Within a PLMN, a Location Area identifies its own authentic Location Area Identity (LAI). The LAI hierarchy is based on international standard and structured in a unique format as mentioned below:
· Country Code (CC) : 3 decimal places.
· Mobile Network Code (MNC) : 2 decimal places.
· Location Area Code (LAC) : maximum 5 decimal places or maximum twice 8 bitscoded in hexadecimal (LAC < FFFF).
Temporary Mobile Subscriber Identity (TMSI)
Temporary Mobile Subscriber Identity (TMSI) can be assigned by the VLR, which is responsible for the current location of a subscriber. The TMSI needs to have only local significance in the area handled by the VLR. This is stored on the network side only in the VLR and is not passed to the Home Location Register (HLR).
Together with the current location area, the TMSI identifies a subscriber uniquely. It can contain up to 4 × 8 bits.
Local Mobile Subscriber Identity (LMSI)
Each mobile station can be assigned with a Local Mobile Subscriber Identity (LMSI), which is an original key, by the VLR. This key can be used as the auxiliary searching key for each mobile station within its region. It can also help accelerate the database access. An LMSI is assigned if the mobile station is registered with the VLR and sent to the HLR. LMSI comprises of four octets (4×8 bits).
Cell Identifier (CI)
Using a Cell Identifier (CI) (maximum 2 × 8) bits, the individual cells that are within an LA can be recognized. When the Global Cell Identity (LAI + CI) calls are combined, then it is uniquely defined.
GSM is the most secured cellular telecommunications system available today. GSM has its security methods standardized. GSM maintains end-to-end security by retaining the confidentiality of calls and anonymity of the GSM subscriber.
Temporary identification numbers are assigned to the subscriber‘s number to maintain the privacy of the user. The privacy of the communication is maintained by applying encryption algorithms and frequency hopping that can be enabled using digital systems and signalling.
Mobile Station Authentication
The GSM network authenticates the identity of the subscriber through the use of a challenge-response mechanism. A 128-bit Random Number (RAND) is sent to the MS. The MS computes the 32-bit Signed Response (SRES) based on the encryption of the RAND with the authentication algorithm (A3) using the individual subscriber authentication key (Ki). Upon receiving the SRES from the subscriber, the GSM network repeats the calculation to verify the identity of the subscriber.
The individual subscriber authentication key (Ki) is never transmitted over the radio channel, as it is present in the subscriber’s SIM, as well as the AUC, HLR, and VLR databases. If the received SRES agrees with the calculated value, the MS has been successfully authenticated and may continue. If the values do not match, the connection is terminated and an authentication failure is indicated to the MS.
The calculation of the signed response is processed within the SIM. It provides enhanced security, as confidential subscriber information such as the IMSI or the individual subscriber authentication key (Ki) is never released from the SIM during the authentication process.
Signalling and Data Confidentiality
The SIM contains the ciphering key generating algorithm (A8) that is used to produce the 64-bit ciphering key (Kc).

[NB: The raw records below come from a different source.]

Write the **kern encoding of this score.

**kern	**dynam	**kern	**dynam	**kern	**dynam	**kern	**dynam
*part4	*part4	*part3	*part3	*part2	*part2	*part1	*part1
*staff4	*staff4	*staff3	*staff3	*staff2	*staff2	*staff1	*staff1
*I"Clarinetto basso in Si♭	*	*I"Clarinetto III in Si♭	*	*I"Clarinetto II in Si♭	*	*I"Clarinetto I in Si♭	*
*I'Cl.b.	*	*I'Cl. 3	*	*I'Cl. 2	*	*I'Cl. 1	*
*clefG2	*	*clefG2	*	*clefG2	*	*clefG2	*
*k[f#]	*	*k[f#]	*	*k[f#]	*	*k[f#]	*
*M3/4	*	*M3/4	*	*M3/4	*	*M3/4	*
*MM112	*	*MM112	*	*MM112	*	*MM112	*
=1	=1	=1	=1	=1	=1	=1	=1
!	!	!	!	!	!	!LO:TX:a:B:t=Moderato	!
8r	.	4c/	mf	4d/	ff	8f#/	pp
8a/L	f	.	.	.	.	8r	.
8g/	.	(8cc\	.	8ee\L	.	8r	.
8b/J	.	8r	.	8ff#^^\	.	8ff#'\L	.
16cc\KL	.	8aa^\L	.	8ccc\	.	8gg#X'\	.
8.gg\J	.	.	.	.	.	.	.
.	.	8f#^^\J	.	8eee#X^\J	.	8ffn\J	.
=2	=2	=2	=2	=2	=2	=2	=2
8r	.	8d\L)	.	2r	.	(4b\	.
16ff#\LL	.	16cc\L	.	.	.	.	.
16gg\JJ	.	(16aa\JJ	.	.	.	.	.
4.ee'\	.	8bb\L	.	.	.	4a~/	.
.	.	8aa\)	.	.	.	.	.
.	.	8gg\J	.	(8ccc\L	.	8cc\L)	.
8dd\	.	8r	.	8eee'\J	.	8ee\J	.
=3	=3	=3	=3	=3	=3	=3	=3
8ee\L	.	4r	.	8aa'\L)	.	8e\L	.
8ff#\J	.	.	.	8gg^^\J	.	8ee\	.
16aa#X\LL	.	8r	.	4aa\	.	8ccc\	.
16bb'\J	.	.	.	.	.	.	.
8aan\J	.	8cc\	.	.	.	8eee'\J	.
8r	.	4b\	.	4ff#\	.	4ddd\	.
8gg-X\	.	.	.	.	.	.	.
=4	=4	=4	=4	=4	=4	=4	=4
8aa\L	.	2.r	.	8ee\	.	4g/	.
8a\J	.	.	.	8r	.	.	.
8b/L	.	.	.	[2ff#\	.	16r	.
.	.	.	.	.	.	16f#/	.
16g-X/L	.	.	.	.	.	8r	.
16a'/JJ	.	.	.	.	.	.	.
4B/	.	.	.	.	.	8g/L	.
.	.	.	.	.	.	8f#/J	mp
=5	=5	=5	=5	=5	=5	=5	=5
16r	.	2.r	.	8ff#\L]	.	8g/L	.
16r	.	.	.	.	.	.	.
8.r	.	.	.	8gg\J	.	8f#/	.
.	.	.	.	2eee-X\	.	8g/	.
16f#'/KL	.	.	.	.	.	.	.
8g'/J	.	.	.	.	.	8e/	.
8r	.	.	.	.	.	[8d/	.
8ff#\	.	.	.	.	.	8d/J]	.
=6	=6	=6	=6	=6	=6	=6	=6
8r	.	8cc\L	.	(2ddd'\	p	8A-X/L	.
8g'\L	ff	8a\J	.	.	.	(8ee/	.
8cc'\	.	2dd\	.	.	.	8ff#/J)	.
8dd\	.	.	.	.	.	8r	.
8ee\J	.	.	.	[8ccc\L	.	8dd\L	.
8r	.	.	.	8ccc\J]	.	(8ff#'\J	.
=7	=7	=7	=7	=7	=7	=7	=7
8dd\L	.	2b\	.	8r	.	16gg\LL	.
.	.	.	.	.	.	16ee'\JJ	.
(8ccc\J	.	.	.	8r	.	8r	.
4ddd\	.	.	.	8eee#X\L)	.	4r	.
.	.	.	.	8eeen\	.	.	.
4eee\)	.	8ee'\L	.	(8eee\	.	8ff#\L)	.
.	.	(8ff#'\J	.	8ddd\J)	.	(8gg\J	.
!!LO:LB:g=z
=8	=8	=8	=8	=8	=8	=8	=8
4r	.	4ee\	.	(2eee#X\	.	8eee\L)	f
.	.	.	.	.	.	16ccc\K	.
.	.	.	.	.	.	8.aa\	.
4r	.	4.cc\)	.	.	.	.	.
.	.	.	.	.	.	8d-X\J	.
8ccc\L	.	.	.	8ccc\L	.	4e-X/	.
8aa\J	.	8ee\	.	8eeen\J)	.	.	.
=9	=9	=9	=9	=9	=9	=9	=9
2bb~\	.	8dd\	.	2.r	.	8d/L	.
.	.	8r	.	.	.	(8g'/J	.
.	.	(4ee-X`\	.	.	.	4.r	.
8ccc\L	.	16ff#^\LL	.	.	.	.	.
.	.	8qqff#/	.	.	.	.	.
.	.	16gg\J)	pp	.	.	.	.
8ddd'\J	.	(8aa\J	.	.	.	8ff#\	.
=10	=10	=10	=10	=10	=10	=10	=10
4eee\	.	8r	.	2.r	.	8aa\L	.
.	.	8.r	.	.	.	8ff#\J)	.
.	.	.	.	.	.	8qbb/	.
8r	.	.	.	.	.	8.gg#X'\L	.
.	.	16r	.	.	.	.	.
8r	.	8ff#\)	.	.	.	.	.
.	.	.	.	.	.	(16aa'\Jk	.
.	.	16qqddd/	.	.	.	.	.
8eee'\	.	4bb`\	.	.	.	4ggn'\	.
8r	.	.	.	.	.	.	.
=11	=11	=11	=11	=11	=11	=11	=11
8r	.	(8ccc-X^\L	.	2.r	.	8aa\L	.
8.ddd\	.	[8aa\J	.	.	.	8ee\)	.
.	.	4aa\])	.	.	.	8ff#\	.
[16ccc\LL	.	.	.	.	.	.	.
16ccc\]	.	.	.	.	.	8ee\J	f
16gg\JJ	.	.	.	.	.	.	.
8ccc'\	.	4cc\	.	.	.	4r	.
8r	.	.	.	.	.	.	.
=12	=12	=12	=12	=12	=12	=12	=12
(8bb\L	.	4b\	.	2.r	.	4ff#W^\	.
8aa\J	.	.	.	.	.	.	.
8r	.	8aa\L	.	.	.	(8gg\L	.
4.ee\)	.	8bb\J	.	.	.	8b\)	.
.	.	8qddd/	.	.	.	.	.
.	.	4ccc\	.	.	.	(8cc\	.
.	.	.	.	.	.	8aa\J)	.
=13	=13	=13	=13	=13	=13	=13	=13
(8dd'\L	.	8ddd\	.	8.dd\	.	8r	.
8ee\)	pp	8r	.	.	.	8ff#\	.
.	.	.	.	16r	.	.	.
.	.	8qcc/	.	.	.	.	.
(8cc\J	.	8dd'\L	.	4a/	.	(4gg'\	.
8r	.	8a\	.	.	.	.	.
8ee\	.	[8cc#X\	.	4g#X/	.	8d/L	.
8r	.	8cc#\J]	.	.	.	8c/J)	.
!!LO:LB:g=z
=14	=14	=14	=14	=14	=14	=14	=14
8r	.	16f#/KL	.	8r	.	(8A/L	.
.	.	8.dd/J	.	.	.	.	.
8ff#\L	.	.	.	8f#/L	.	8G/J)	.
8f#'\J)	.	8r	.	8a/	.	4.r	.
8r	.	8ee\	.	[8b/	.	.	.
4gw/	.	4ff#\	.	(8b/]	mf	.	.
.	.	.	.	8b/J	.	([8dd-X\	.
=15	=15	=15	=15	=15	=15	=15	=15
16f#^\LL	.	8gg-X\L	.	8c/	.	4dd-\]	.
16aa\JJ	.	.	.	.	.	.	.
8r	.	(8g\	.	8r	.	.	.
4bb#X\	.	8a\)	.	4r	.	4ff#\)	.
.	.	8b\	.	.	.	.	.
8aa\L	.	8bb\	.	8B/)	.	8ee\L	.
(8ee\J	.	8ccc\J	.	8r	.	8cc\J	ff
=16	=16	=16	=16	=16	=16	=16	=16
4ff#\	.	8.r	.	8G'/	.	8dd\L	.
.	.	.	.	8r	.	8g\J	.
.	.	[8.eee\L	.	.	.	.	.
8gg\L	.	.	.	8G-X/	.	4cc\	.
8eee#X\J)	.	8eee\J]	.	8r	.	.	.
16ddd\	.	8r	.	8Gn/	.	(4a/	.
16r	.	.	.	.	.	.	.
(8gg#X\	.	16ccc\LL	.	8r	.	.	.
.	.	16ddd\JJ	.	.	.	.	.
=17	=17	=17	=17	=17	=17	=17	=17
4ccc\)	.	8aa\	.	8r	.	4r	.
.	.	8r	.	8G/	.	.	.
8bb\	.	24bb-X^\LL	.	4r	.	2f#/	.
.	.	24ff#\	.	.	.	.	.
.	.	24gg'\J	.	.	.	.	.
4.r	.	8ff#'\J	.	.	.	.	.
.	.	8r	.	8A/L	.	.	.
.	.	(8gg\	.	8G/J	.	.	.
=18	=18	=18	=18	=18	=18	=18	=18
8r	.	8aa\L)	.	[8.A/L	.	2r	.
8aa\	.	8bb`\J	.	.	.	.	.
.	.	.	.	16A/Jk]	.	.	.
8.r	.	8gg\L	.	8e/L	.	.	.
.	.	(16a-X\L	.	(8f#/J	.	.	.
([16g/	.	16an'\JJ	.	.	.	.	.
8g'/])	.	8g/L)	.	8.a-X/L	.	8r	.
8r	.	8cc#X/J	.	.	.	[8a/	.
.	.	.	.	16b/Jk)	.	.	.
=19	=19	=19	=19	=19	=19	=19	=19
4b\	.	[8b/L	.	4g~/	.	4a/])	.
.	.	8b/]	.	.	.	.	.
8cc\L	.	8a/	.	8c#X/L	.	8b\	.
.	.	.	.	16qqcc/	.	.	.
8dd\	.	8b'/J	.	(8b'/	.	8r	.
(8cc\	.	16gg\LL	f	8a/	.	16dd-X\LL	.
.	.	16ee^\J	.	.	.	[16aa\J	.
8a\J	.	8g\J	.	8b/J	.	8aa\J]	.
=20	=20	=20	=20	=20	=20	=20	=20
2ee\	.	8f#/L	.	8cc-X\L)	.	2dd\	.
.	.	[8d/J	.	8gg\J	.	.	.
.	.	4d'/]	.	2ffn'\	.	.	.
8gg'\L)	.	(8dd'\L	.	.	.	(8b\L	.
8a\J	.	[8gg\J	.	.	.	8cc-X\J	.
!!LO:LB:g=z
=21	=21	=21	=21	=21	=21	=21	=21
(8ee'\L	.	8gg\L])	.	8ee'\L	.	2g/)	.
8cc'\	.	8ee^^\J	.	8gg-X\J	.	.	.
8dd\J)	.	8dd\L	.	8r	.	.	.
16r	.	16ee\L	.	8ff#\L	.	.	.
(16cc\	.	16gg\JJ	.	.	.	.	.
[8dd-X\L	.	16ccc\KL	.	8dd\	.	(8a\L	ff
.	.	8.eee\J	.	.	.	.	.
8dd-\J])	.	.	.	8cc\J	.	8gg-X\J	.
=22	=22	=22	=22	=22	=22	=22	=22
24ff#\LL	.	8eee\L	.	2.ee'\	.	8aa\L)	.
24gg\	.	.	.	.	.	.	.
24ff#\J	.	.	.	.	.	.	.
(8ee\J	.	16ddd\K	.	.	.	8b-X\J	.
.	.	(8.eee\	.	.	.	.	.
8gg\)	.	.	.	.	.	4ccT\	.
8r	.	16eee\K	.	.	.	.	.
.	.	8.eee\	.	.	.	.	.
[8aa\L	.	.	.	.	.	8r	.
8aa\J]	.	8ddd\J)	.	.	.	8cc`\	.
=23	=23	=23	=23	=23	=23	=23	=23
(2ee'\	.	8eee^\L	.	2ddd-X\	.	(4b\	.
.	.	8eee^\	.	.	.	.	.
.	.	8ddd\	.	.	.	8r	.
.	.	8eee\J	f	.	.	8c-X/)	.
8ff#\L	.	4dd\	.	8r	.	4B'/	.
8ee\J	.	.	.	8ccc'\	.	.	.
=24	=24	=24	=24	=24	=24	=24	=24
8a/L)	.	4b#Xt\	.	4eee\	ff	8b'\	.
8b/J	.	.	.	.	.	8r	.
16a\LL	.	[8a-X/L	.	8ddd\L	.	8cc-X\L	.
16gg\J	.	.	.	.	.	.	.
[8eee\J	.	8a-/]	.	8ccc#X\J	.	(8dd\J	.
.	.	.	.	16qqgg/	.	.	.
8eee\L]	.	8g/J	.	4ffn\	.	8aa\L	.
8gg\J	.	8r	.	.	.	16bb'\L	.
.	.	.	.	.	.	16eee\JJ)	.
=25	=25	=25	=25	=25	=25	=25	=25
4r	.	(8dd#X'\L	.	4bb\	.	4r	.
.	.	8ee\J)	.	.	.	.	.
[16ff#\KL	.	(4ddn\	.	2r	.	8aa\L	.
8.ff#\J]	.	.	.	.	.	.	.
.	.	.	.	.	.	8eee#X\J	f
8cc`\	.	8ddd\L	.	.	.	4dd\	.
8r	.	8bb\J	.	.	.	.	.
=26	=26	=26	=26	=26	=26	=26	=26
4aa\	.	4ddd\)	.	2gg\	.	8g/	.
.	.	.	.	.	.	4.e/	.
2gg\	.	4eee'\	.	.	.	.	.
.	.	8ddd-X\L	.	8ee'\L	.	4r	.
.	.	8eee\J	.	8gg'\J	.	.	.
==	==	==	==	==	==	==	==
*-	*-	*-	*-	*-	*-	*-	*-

This key is computed by applying the same random number (RAND) used in the authentication process to ciphering key generating algorithm (A8) with the individual subscriber authentication key (Ki).
GSM provides an additional level of security by having a way to change the ciphering key, making the system more resistant to eavesdropping. The ciphering key may be changed at regular intervals as required. As in case of the authentication process, the
computation of the ciphering key (Kc) takes place internally within the SIM. Therefore,
sensitive information such as the individual subscriber authentication key (Ki) is never
revealed by the SIM.
Encrypted voice and data communications between the MS and the network is
accomplished by using the ciphering algorithm A5. Encrypted communication is initiated by
a ciphering mode request command from the GSM network. Upon receipt of this command,
the mobile station begins encryption and decryption of data using the ciphering algorithm
(A5) and the ciphering key (Kc).
Subscriber Identity Confidentiality
To ensure subscriber identity confidentiality, the Temporary Mobile Subscriber
Identity (TMSI) is used. Once the authentication and encryption procedures are done, the
TMSI is sent to the mobile station. After the receipt, the mobile station responds. The TMSI
is valid in the location area in which it was issued. For communications outside the location
area, the Location Area Identification (LAI) is necessary in addition to the TMSI.